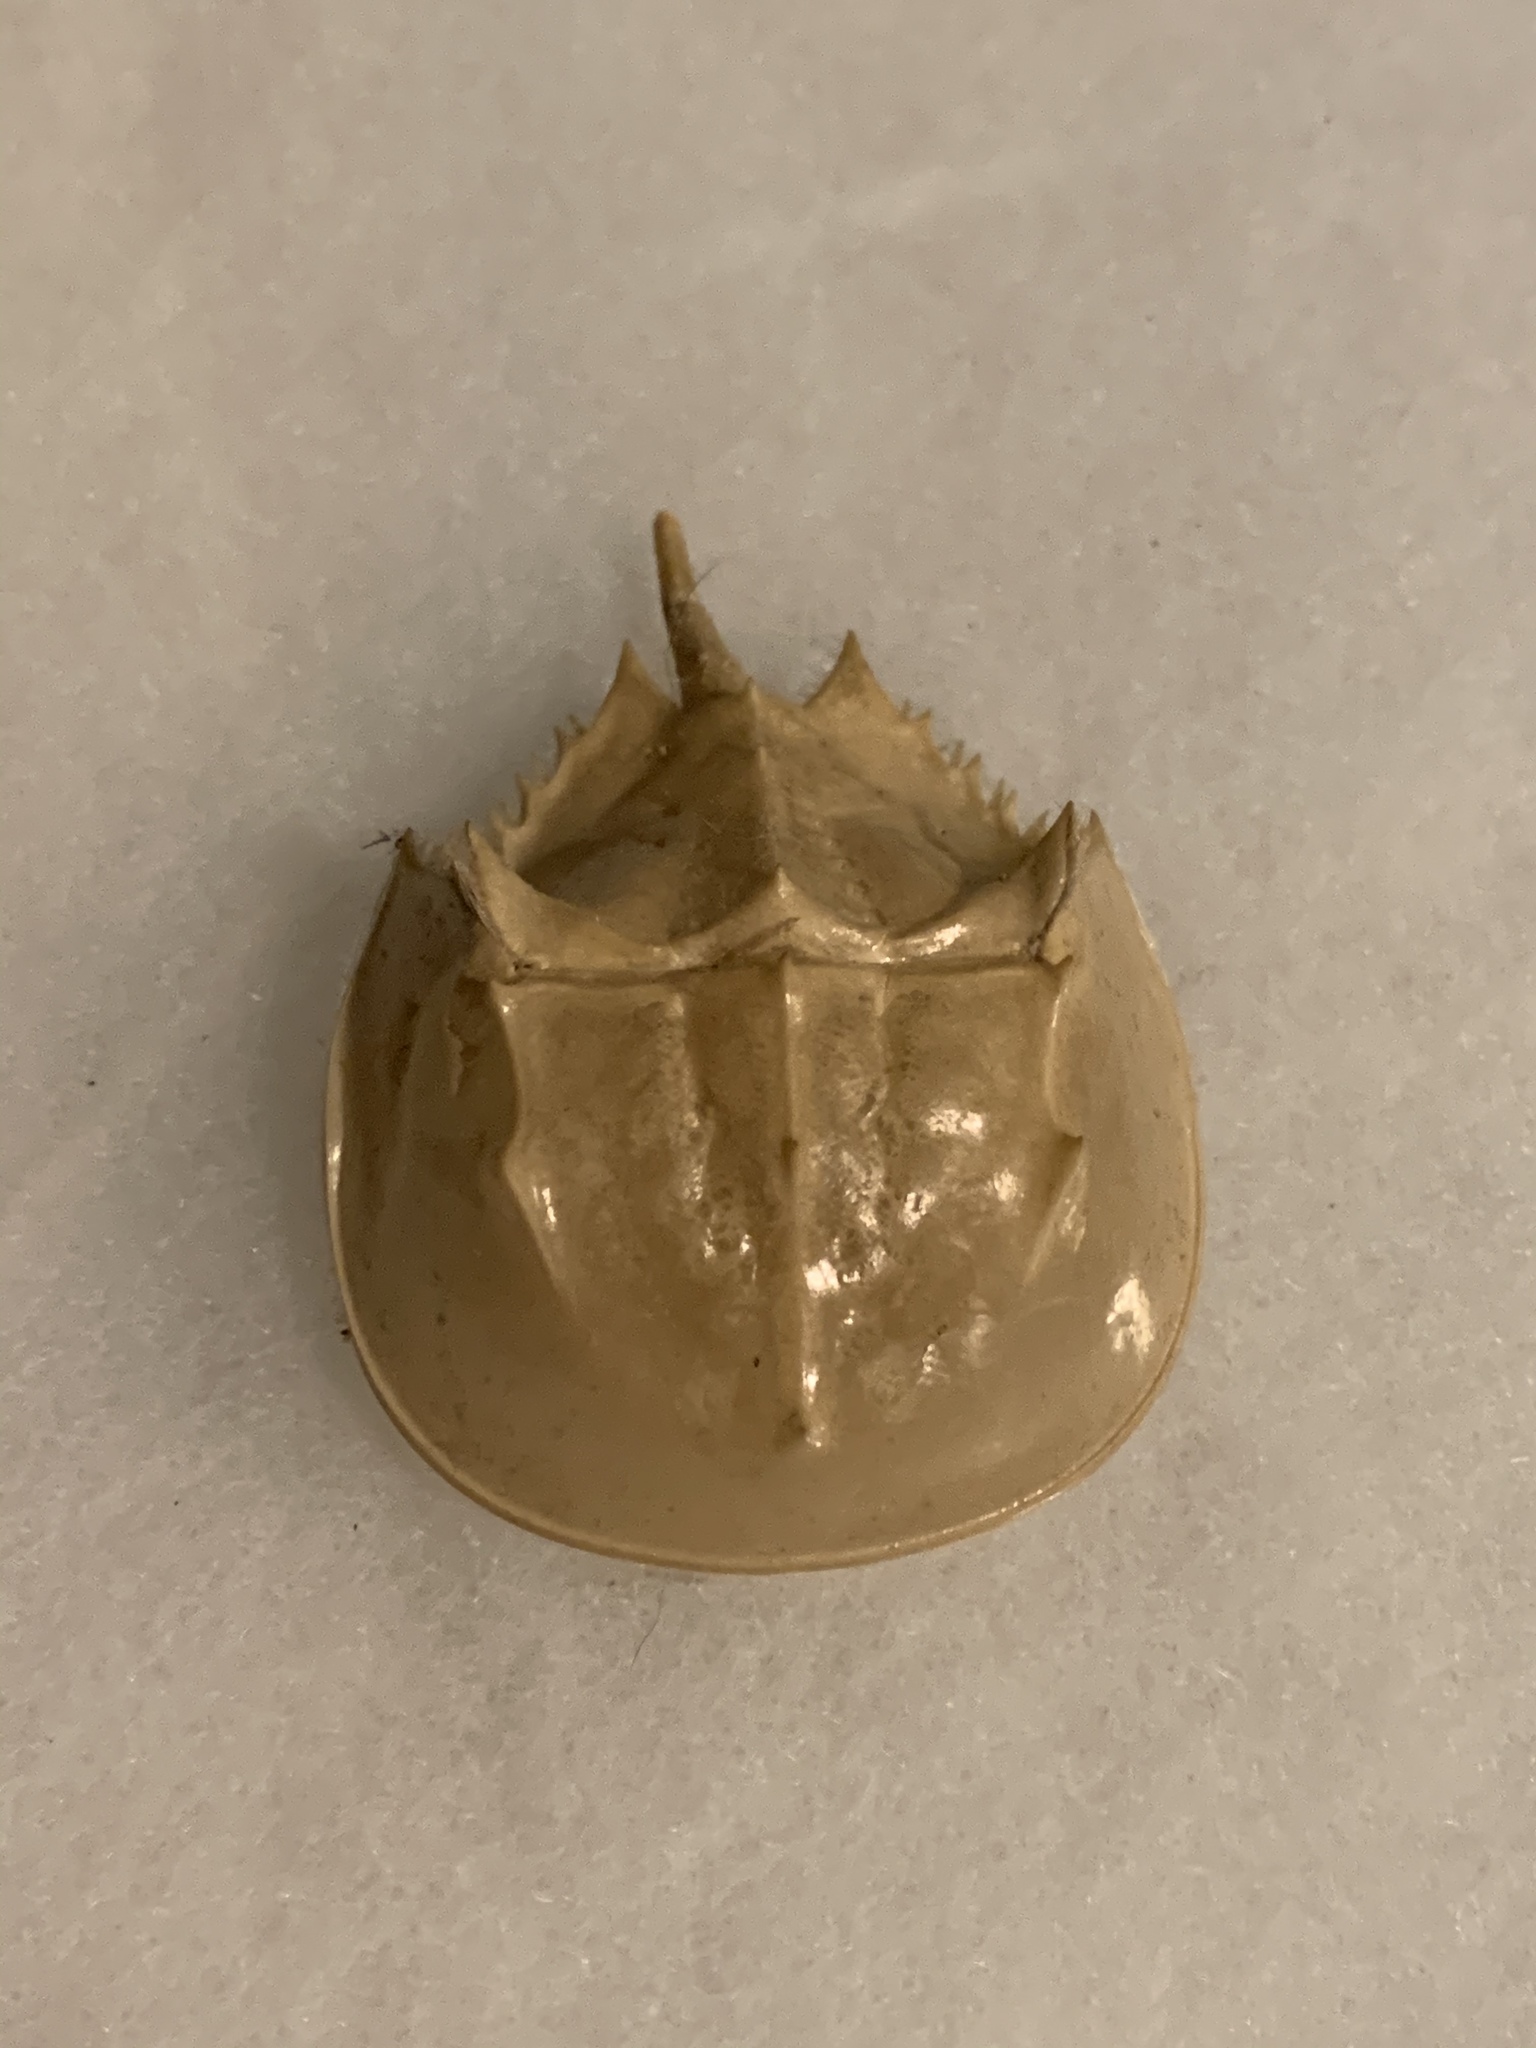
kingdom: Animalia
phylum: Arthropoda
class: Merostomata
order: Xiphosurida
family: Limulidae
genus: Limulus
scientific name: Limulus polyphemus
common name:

====================

EXERCISE TASK => Rewrite the lines from all the rows above as a numbered list, skipping blank lines. Leave the pictures out of your answer.

WORKED ANSWER =>
1. kingdom: Animalia
2. phylum: Arthropoda
3. class: Merostomata
4. order: Xiphosurida
5. family: Limulidae
6. genus: Limulus
7. scientific name: Limulus polyphemus
8. common name:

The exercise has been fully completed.